>>>>
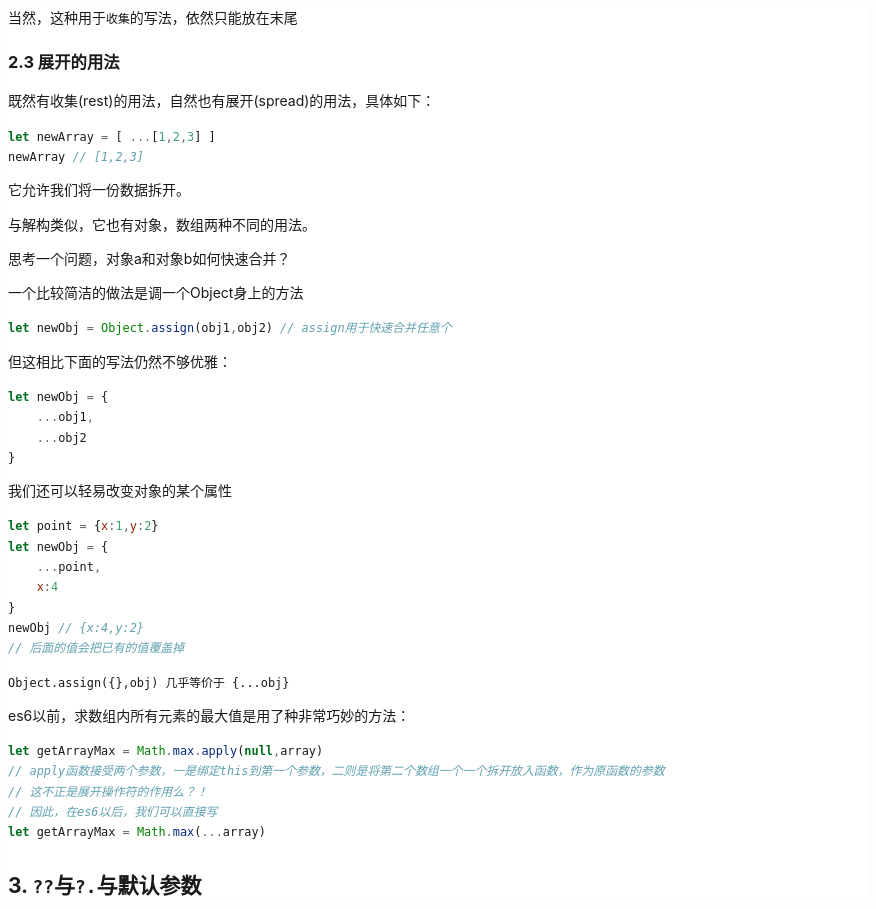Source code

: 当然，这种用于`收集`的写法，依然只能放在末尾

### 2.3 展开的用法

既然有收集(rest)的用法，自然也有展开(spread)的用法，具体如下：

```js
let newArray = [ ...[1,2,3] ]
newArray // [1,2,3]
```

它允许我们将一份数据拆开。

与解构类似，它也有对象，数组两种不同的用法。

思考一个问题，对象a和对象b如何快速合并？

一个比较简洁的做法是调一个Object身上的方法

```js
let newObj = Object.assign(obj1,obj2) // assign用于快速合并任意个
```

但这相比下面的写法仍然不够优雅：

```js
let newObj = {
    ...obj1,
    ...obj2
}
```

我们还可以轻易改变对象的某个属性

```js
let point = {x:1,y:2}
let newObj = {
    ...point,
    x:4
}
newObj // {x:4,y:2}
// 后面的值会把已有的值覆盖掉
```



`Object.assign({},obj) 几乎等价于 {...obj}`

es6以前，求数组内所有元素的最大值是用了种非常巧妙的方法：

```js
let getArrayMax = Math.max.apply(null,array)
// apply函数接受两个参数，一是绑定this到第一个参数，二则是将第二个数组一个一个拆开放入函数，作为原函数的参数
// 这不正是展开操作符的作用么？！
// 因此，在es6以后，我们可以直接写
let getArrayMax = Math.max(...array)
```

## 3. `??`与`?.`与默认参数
<<<<
* [REQUIRED WORK] Check each line of the entries above for the string "newObj", and return those that contain it.

* [SOLVED EXERCISE]
let newObj = Object.assign(obj1,obj2) // assign用于快速合并任意个
let newObj = {
let newObj = {
newObj // {x:4,y:2}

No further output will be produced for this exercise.